Pick up the essay on perfection and imperfection below where it stops, and write the next part in the same first-person voice.

(DOCUMENT EXTRACT)

** Start **

And maybe most directly, how is it to meet and get to know my fear of what may happen if I don’t try to live up to perfection? How is it to feel it in my body? Allow it? Notice it’s already allowed? See what it really wants (love? acceptance? safety? support?) and give that to it? Notice its nature? Notice how its nature is my nature? Rest in that noticing?
FINDING WHAT I AM
If I find what I am, my nature, does this change these dynamics? Does it create a different context for exploring all of this?
I may find myself as capacity for the world as it appears to me. I may find myself as that which the world to me – this human self, the wider world, and any other content of consciousness – happens within and as. Here, there is a kind of perfection. Nothing is missing. It’s all there is. And yet, it also includes and embraces and IS all the apparent imperfections in me and the world.
This can help me shift my relationship with imperfections in a few different ways. The perfection inherent in what I am makes it easier for me to embrace the many apparent imperfections as who I am. I can recognize my nature even in the imperfections, they too happen within and as what I am. Noticing my nature helps me explore my old beliefs and assumptions and find what’s more true for me. And finding myself as oneness and love helps me find love for these parts of me.
THE MESSINESS OF ALL OF IT
When it’s written out like this, it can seem like a relatively simple and clean process. And that’s one of the ways we can try to live up to some ideal of perfection. We may try to live up to how someone else has described something.
In reality, the process is typically far from simple, clean, and perfect. When it’s lived, this process, as so much else, is flawed, messy, and imperfect. And It’s an ongoing process without a finishing line.
And that’s OK. That’s life. That’s how it is for all of us.
P.S. WHAT ARE MY IMAGES OF PERFECTION?
All of this is very general and just a pointer for us to explore for ourselves. That’s where it gets juicy and meaningful. So what are some of my images of perfection? Which images have a charge for me? Which ones do I sometimes try to live up to? What am I afraid would happen if I don’t?
When I look at my images of perfection in general, I see that many of them seem to have to do with degree. I am happy to deviate from them to some extent but if it goes too far, it brings up embarrassment and fear, and I may even feel mortified. I am OK with being normally messy and flawed, and something in me doesn’t want it to go too far.
I am happy to have some hangups, flaws, beliefs, emotional issues, and even trauma. But if I get completely blind-sighted by it, and act on them or react to them in a strong and blind way, it would bring up shame and embarrassment in me and a wish for others to not see it.
Also, I have some ideas of perfection around what I write here. I know it’s a bit messy and that I, as anyone else, have my limitations. There are innumerable things I am not aware of, and that’s reflected in what I write and in my life in general. At the same time, if this is pointed out to me and it’s something I feel I should have noticed or included, this too can bring up some embarrassment and shame.

** End **

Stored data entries

** Start **

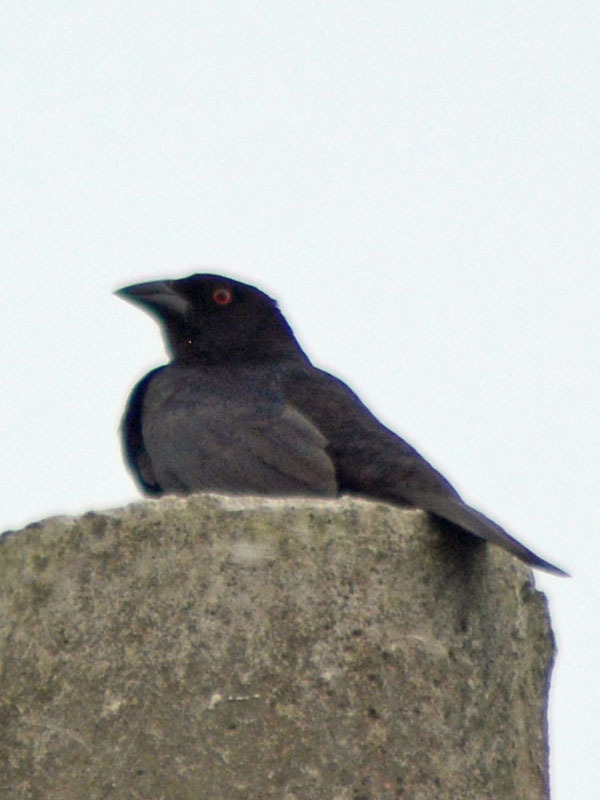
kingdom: Animalia
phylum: Chordata
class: Aves
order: Passeriformes
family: Icteridae
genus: Molothrus
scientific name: Molothrus aeneus
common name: Bronzed cowbird
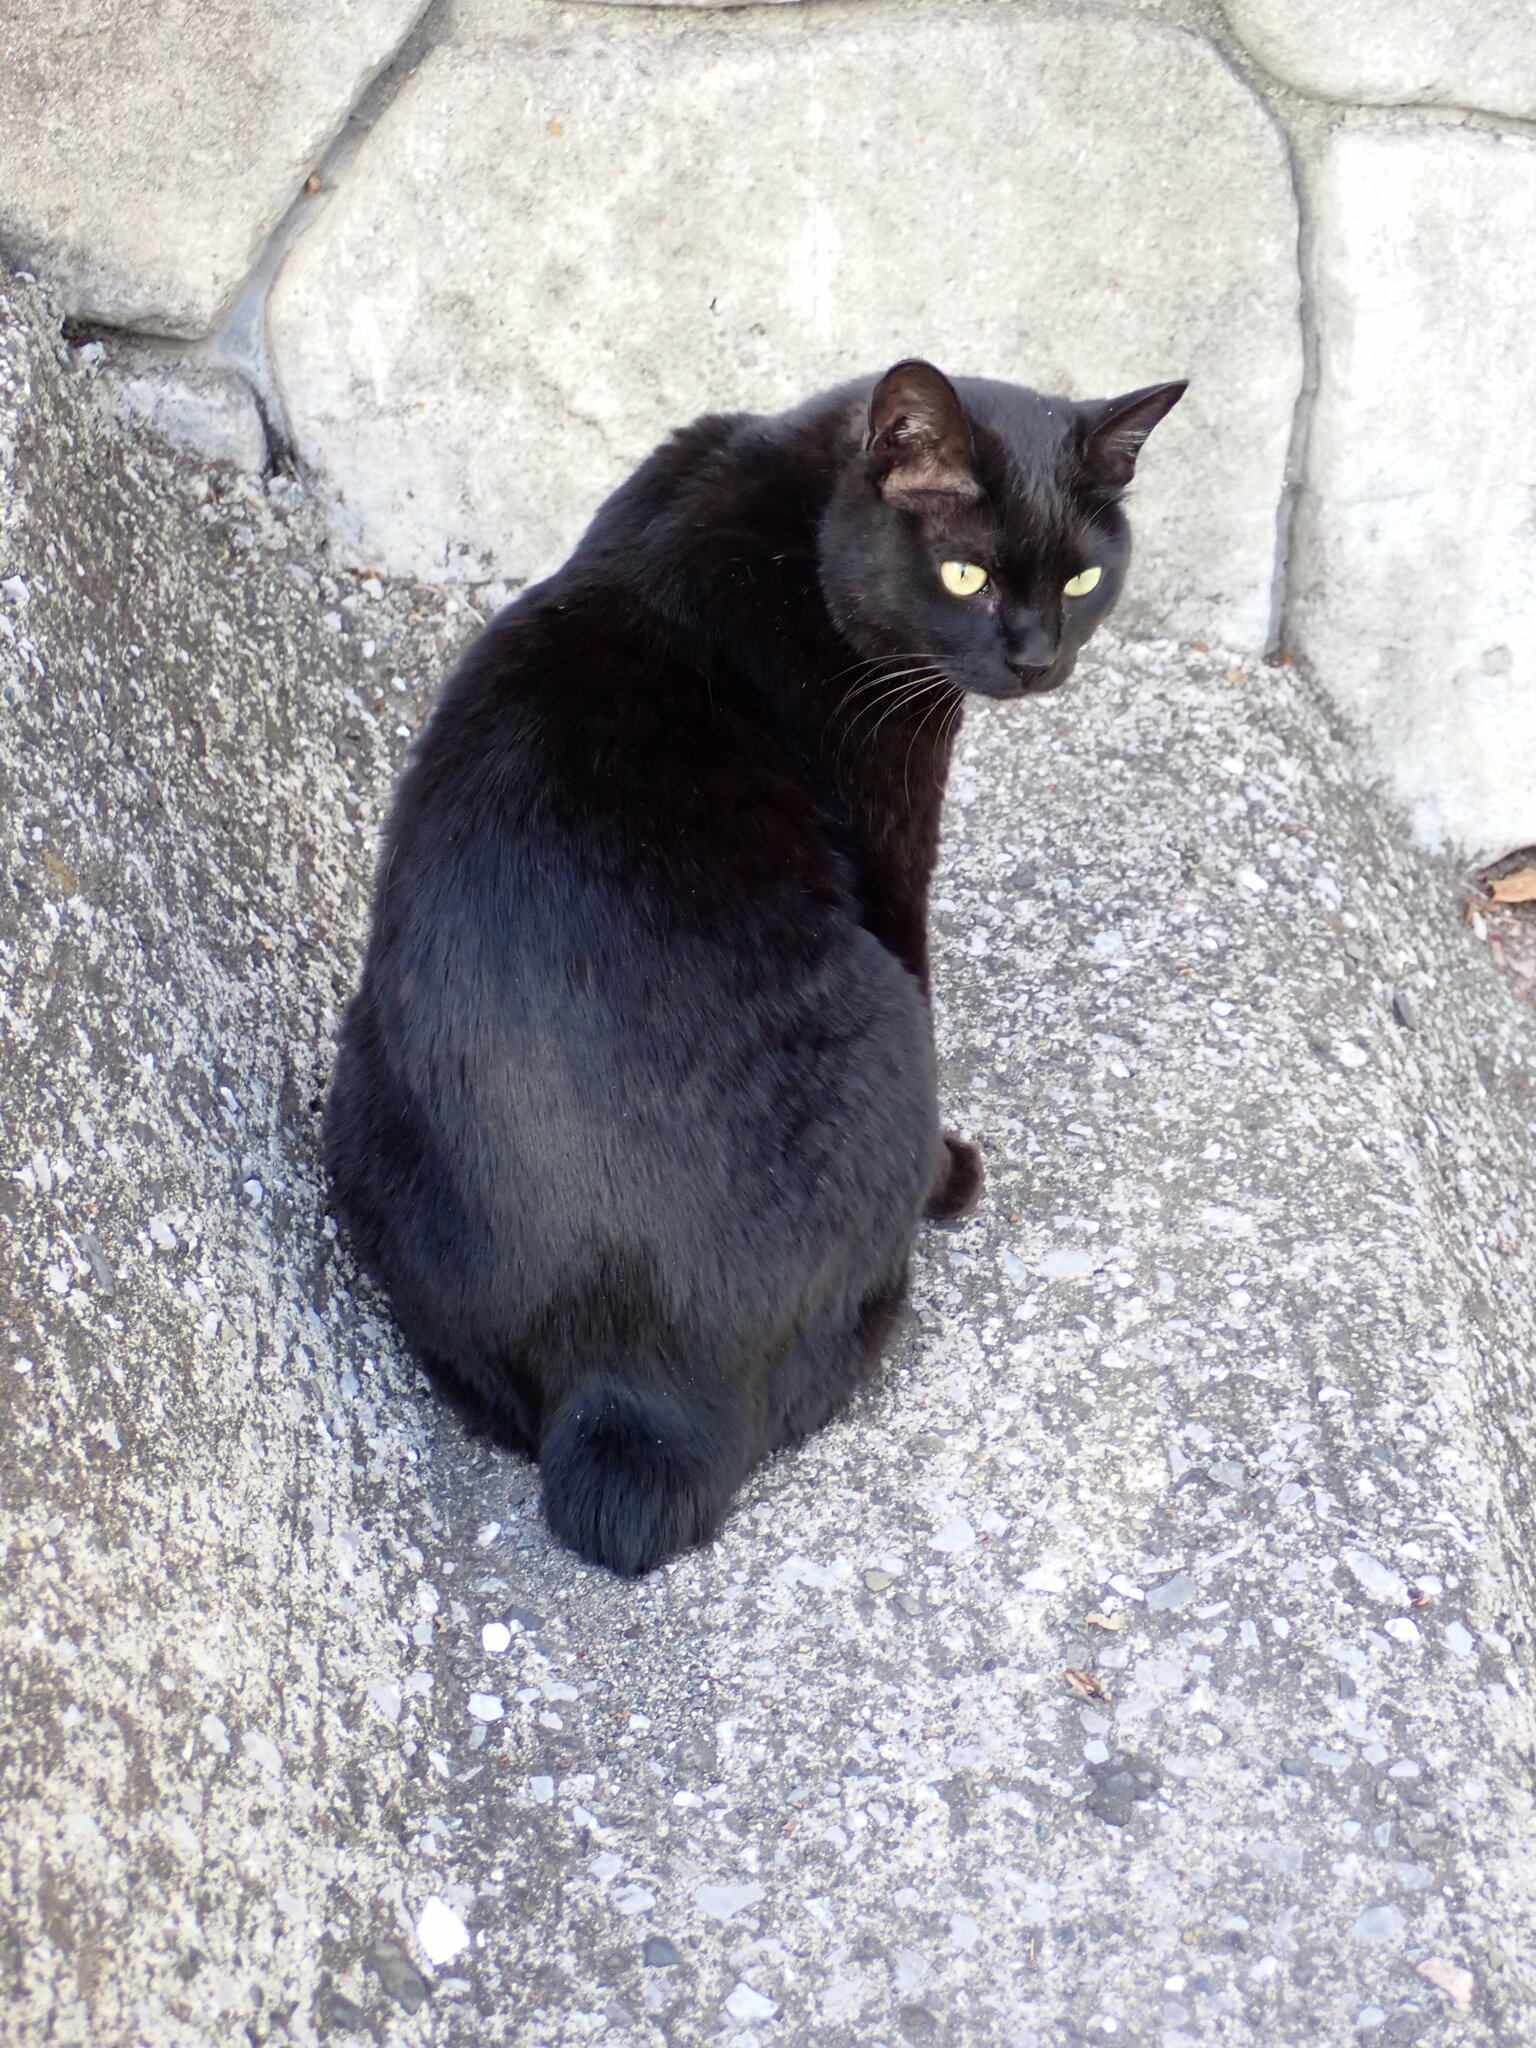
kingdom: Animalia
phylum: Chordata
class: Mammalia
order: Carnivora
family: Felidae
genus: Felis
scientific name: Felis catus
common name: Domestic cat
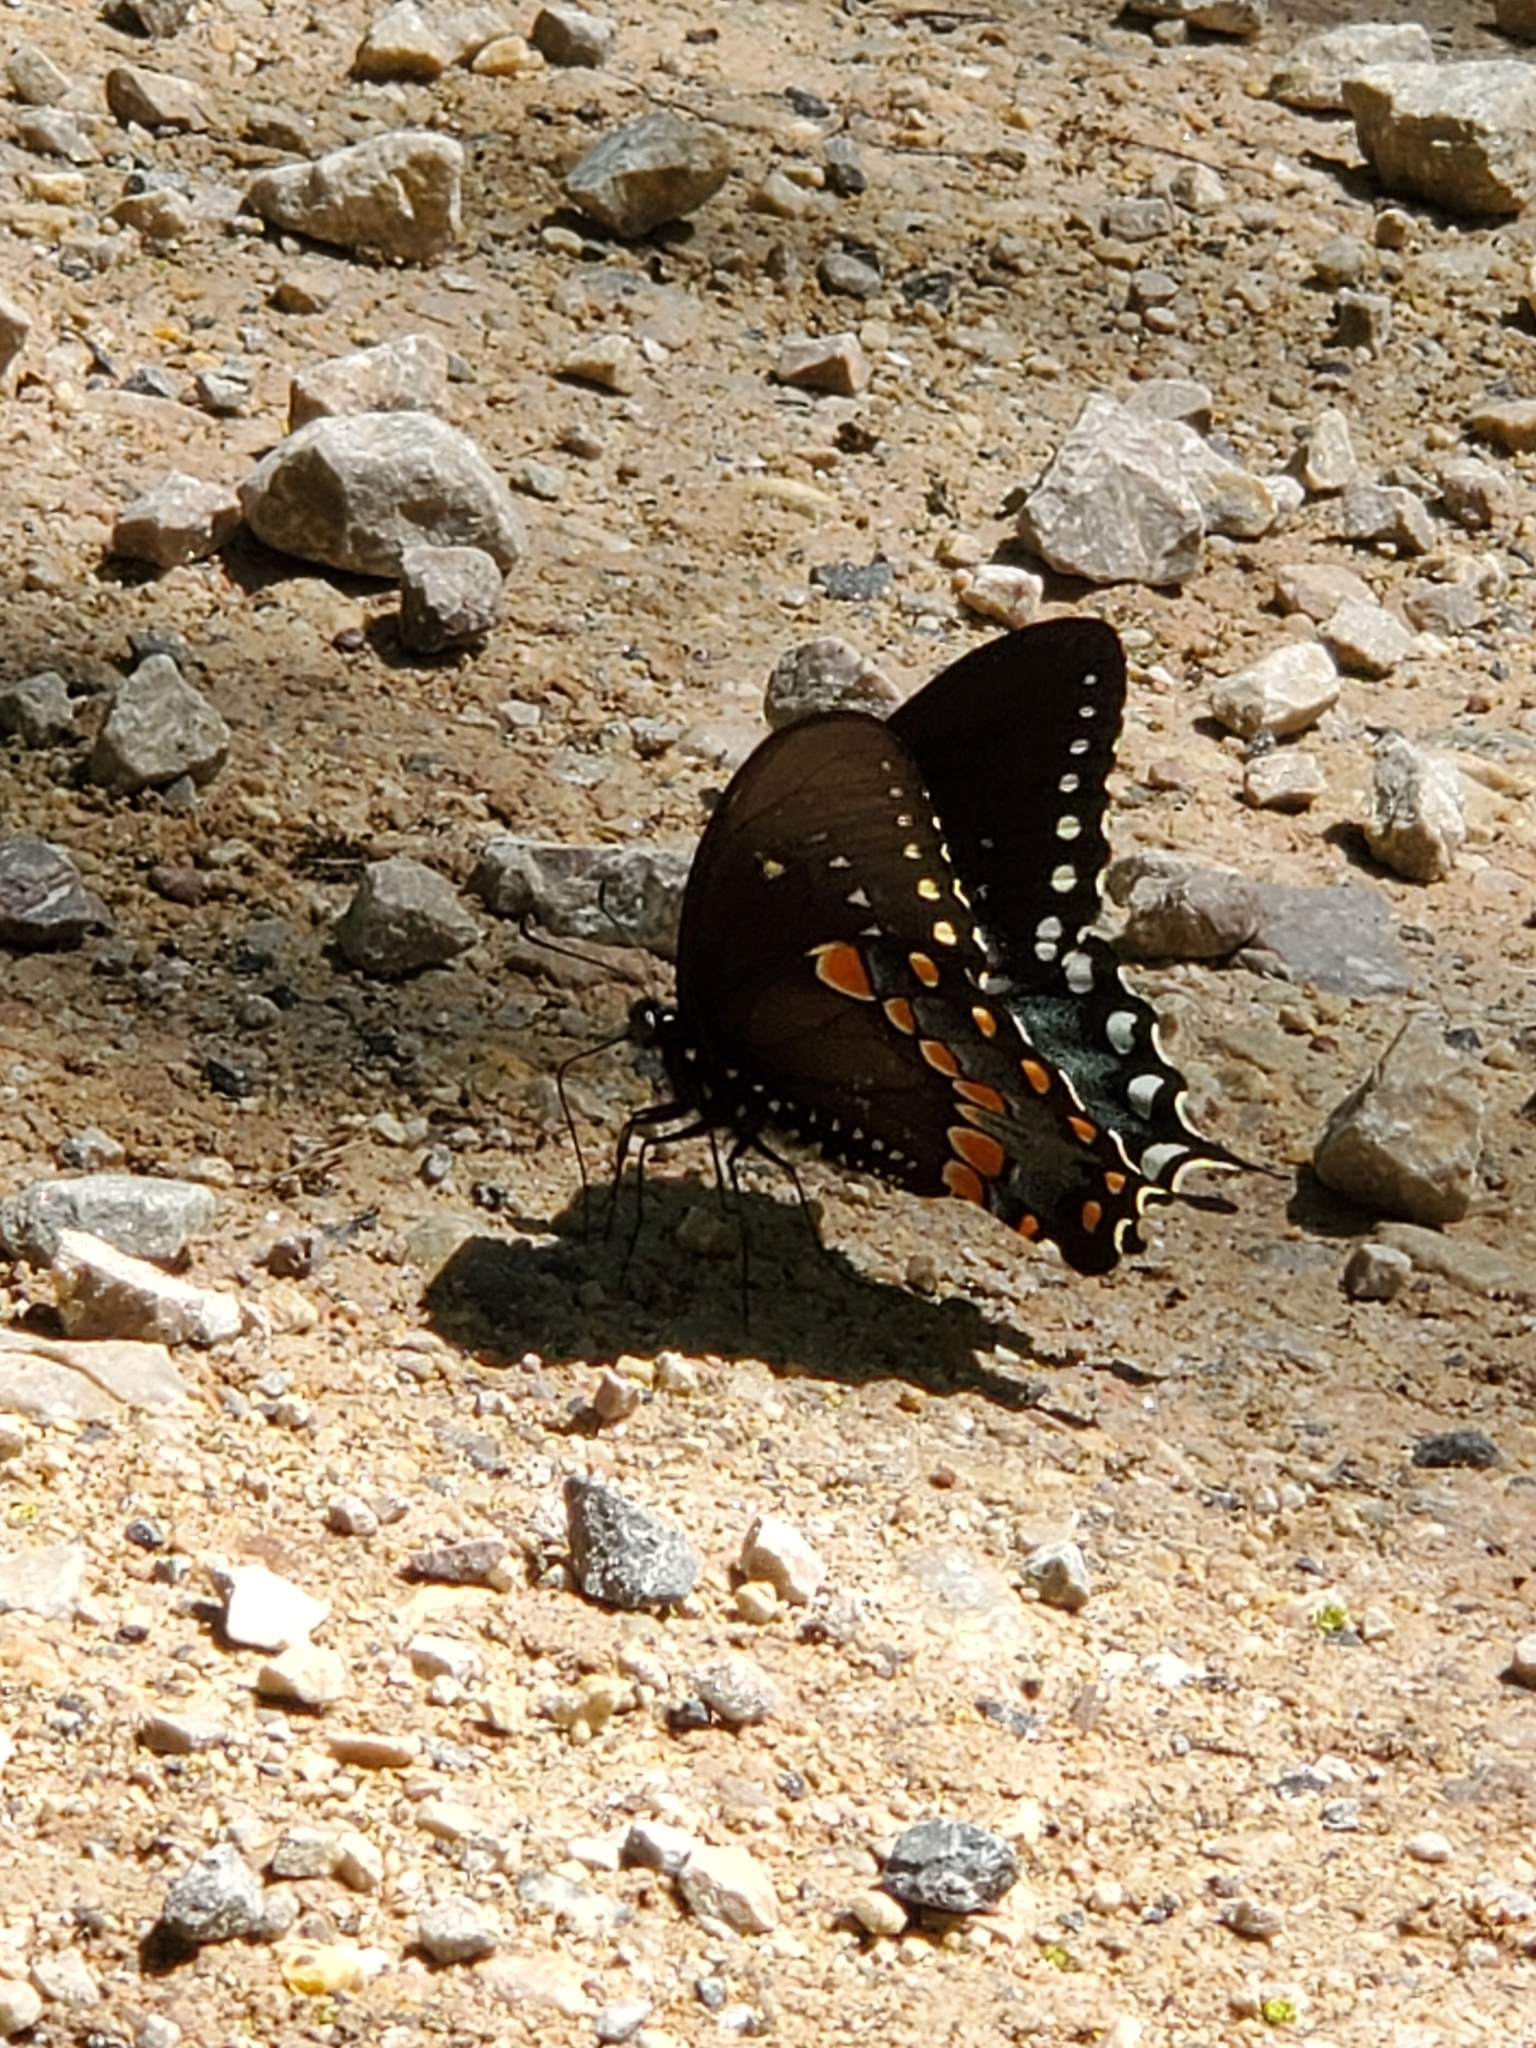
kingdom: Animalia
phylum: Arthropoda
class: Insecta
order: Lepidoptera
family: Papilionidae
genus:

** End **

(THE RESPONSE)
When it comes to awakening, I can find images saying that awakening has to do with perfection at a human level. It has a slight charge for me although my conscious view is very different. It means that whenever I reveal some of my human messiness in the awakening context, there is a little tickle in my chest saying “Oh! You are going against this (slight) taboo”.
What do I fear would happen if I am not perfect?
I seem mostly fine with it for my own sake, although there is a fear that I will mess up my life if I am not mostly on the “perfect” half of the imaginary perfection scale. If I act too much on my hangups and issues, I am afraid it will make my life more messy and challenging.
Most of the fears seem to have to do with others. What will others think about me? What will they say about me behind my back? Will they judge me? Shame me? Crush me? Dismiss me and my life? Will I be ridiculed? An outcast? Isolated? (These fears tell me to isolate so I won’t experience this, so I am creating the isolation for myself.)
How would it be to find peace with all of this? With the worst I imagine can happen?
OUTLINE
- spirituality and perfection
- where does the idea come from? may belong to certain older forms of spirituality
- these days, may be more of an embrace of who we are with flaws and everything
- if truth and love is our aim, then embrace of who we are come with it
- even then, may try to live up to certain ideas of perfection, less obvious to ourselves
- certainly more peaceful, more what we really want, to embrace ourselves as we are
- and helps us with the awakening process
- also, when notice what we are may be more easy to embrace the imperfections of who we are
DRAFT FRAGMENTS
What are the genuine upsides of embracing my imperfection? Does it help me find more of my wholeness. Does it make my life richer? Does it help me recognize, in my bones, that we are all in the same boat? Does it help me connect more genuinely with others? Is it a relief to not have to try to live up to certain images of perfection?
…..
What types of perfection for me?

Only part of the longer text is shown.